Data:
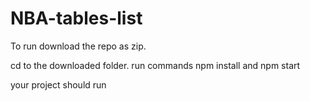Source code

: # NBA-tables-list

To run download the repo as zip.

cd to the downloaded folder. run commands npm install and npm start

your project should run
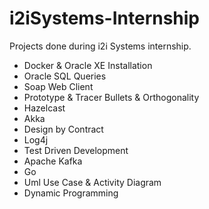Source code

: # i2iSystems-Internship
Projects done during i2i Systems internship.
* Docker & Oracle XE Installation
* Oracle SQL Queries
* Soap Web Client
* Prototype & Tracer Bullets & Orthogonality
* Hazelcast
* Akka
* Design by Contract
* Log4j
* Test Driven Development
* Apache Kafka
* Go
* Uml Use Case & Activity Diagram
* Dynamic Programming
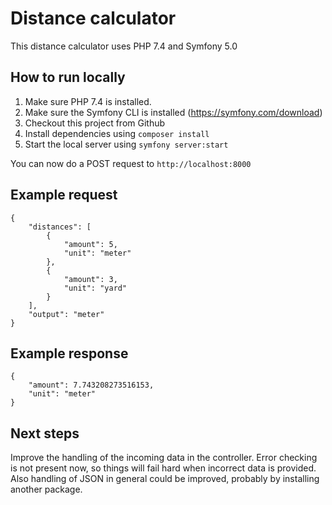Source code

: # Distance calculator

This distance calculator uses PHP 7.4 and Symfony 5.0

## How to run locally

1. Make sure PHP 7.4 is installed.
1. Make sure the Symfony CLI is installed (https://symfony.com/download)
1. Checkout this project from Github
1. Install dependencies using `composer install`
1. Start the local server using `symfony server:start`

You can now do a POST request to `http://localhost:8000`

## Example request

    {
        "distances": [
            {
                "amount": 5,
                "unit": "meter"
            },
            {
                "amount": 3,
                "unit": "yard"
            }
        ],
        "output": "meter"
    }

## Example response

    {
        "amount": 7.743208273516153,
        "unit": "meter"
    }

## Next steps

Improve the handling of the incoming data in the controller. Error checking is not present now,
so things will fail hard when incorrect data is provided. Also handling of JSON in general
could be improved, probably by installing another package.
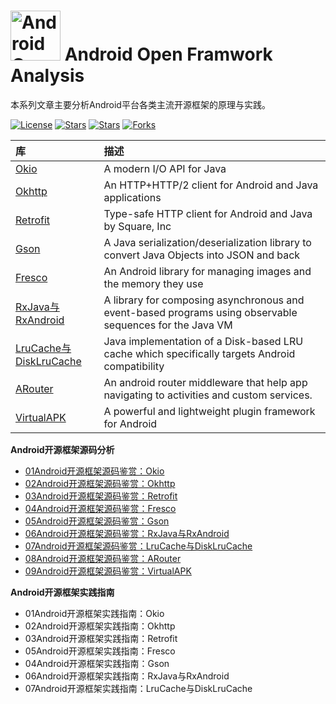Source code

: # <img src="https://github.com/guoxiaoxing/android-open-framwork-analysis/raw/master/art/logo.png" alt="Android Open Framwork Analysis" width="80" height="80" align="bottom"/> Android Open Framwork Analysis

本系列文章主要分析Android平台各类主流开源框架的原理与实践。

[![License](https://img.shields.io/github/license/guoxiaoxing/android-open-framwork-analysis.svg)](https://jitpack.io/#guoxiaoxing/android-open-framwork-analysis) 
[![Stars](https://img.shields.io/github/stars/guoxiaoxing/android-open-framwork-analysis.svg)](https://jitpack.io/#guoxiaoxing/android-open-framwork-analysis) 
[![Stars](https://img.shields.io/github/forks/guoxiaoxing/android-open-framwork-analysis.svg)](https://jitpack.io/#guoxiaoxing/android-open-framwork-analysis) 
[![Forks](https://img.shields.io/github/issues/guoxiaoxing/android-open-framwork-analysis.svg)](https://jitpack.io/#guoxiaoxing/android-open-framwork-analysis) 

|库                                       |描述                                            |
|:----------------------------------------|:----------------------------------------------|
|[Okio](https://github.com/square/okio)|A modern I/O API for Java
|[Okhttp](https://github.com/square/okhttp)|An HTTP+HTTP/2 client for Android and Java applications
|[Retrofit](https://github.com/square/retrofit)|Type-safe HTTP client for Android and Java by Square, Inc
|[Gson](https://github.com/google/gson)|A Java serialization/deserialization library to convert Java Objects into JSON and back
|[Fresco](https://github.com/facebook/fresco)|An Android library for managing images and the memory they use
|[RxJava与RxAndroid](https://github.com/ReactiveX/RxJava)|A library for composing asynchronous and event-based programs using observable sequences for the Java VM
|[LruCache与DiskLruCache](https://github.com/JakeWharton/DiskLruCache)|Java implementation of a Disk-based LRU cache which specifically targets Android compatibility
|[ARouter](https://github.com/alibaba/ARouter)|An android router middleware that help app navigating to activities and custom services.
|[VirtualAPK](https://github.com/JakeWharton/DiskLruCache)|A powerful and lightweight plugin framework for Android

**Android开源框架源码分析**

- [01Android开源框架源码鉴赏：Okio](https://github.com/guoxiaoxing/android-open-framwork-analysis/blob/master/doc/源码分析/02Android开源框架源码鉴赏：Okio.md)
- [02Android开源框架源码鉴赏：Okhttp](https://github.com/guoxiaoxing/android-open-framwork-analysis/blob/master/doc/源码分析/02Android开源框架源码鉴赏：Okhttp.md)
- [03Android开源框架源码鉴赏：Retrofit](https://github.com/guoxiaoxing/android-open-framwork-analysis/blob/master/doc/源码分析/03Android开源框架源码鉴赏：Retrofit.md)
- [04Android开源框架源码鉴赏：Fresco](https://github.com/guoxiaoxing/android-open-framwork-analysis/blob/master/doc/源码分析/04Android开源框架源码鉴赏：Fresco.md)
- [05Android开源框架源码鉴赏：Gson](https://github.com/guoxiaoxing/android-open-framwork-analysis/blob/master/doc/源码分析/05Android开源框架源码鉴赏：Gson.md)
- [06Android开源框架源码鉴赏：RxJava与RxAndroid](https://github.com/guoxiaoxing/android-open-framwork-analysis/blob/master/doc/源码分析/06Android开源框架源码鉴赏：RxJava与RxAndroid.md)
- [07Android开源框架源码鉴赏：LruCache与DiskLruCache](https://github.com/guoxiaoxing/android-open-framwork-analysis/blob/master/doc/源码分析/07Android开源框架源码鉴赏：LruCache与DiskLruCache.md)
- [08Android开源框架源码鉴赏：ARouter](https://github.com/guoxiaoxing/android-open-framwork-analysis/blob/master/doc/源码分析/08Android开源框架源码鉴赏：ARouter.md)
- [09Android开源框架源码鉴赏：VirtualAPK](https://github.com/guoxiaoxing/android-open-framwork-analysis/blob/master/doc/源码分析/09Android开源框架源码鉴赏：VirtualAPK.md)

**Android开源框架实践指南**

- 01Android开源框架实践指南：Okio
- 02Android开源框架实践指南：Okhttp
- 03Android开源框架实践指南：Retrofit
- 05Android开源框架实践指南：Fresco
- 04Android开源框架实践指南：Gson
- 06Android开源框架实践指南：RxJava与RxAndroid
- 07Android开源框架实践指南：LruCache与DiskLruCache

Task description:
Repeat the records word for word, skipping pictures.

Task result:
Source code

: # NBA-tables-list

To run download the repo as zip.

cd to the downloaded folder. run commands npm install and npm start

your project should run
Source code

: # i2iSystems-Internship
Projects done during i2i Systems internship.
* Docker & Oracle XE Installation
* Oracle SQL Queries
* Soap Web Client
* Prototype & Tracer Bullets & Orthogonality
* Hazelcast
* Akka
* Design by Contract
* Log4j
* Test Driven Development
* Apache Kafka
* Go
* Uml Use Case & Activity Diagram
* Dynamic Programming
Source code

: # Distance calculator

This distance calculator uses PHP 7.4 and Symfony 5.0

## How to run locally

1. Make sure PHP 7.4 is installed.
1. Make sure the Symfony CLI is installed (https://symfony.com/download)
1. Checkout this project from Github
1. Install dependencies using `composer install`
1. Start the local server using `symfony server:start`

You can now do a POST request to `http://localhost:8000`

## Example request

    {
        "distances": [
            {
                "amount": 5,
                "unit": "meter"
            },
            {
                "amount": 3,
                "unit": "yard"
            }
        ],
        "output": "meter"
    }

## Example response

    {
        "amount": 7.743208273516153,
        "unit": "meter"
    }

## Next steps

Improve the handling of the incoming data in the controller. Error checking is not present now,
so things will fail hard when incorrect data is provided. Also handling of JSON in general
could be improved, probably by installing another package.
Source code

: # <img src="https://github.com/guoxiaoxing/android-open-framwork-analysis/raw/master/art/logo.png" alt="Android Open Framwork Analysis" width="80" height="80" align="bottom"/> Android Open Framwork Analysis

本系列文章主要分析Android平台各类主流开源框架的原理与实践。

[![License](https://img.shields.io/github/license/guoxiaoxing/android-open-framwork-analysis.svg)](https://jitpack.io/#guoxiaoxing/android-open-framwork-analysis) 
[![Stars](https://img.shields.io/github/stars/guoxiaoxing/android-open-framwork-analysis.svg)](https://jitpack.io/#guoxiaoxing/android-open-framwork-analysis) 
[![Stars](https://img.shields.io/github/forks/guoxiaoxing/android-open-framwork-analysis.svg)](https://jitpack.io/#guoxiaoxing/android-open-framwork-analysis) 
[![Forks](https://img.shields.io/github/issues/guoxiaoxing/android-open-framwork-analysis.svg)](https://jitpack.io/#guoxiaoxing/android-open-framwork-analysis) 

|库                                       |描述                                            |
|:----------------------------------------|:----------------------------------------------|
|[Okio](https://github.com/square/okio)|A modern I/O API for Java
|[Okhttp](https://github.com/square/okhttp)|An HTTP+HTTP/2 client for Android and Java applications
|[Retrofit](https://github.com/square/retrofit)|Type-safe HTTP client for Android and Java by Square, Inc
|[Gson](https://github.com/google/gson)|A Java serialization/deserialization library to convert Java Objects into JSON and back
|[Fresco](https://github.com/facebook/fresco)|An Android library for managing images and the memory they use
|[RxJava与RxAndroid](https://github.com/ReactiveX/RxJava)|A library for composing asynchronous and event-based programs using observable sequences for the Java VM
|[LruCache与DiskLruCache](https://github.com/JakeWharton/DiskLruCache)|Java implementation of a Disk-based LRU cache which specifically targets Android compatibility
|[ARouter](https://github.com/alibaba/ARouter)|An android router middleware that help app navigating to activities and custom services.
|[VirtualAPK](https://github.com/JakeWharton/DiskLruCache)|A powerful and lightweight plugin framework for Android

**Android开源框架源码分析**

- [01Android开源框架源码鉴赏：Okio](https://github.com/guoxiaoxing/android-open-framwork-analysis/blob/master/doc/源码分析/02Android开源框架源码鉴赏：Okio.md)
- [02Android开源框架源码鉴赏：Okhttp](https://github.com/guoxiaoxing/android-open-framwork-analysis/blob/master/doc/源码分析/02Android开源框架源码鉴赏：Okhttp.md)
- [03Android开源框架源码鉴赏：Retrofit](https://github.com/guoxiaoxing/android-open-framwork-analysis/blob/master/doc/源码分析/03Android开源框架源码鉴赏：Retrofit.md)
- [04Android开源框架源码鉴赏：Fresco](https://github.com/guoxiaoxing/android-open-framwork-analysis/blob/master/doc/源码分析/04Android开源框架源码鉴赏：Fresco.md)
- [05Android开源框架源码鉴赏：Gson](https://github.com/guoxiaoxing/android-open-framwork-analysis/blob/master/doc/源码分析/05Android开源框架源码鉴赏：Gson.md)
- [06Android开源框架源码鉴赏：RxJava与RxAndroid](https://github.com/guoxiaoxing/android-open-framwork-analysis/blob/master/doc/源码分析/06Android开源框架源码鉴赏：RxJava与RxAndroid.md)
- [07Android开源框架源码鉴赏：LruCache与DiskLruCache](https://github.com/guoxiaoxing/android-open-framwork-analysis/blob/master/doc/源码分析/07Android开源框架源码鉴赏：LruCache与DiskLruCache.md)
- [08Android开源框架源码鉴赏：ARouter](https://github.com/guoxiaoxing/android-open-framwork-analysis/blob/master/doc/源码分析/08Android开源框架源码鉴赏：ARouter.md)
- [09Android开源框架源码鉴赏：VirtualAPK](https://github.com/guoxiaoxing/android-open-framwork-analysis/blob/master/doc/源码分析/09Android开源框架源码鉴赏：VirtualAPK.md)

**Android开源框架实践指南**

- 01Android开源框架实践指南：Okio
- 02Android开源框架实践指南：Okhttp
- 03Android开源框架实践指南：Retrofit
- 05Android开源框架实践指南：Fresco
- 04Android开源框架实践指南：Gson
- 06Android开源框架实践指南：RxJava与RxAndroid
- 07Android开源框架实践指南：LruCache与DiskLruCache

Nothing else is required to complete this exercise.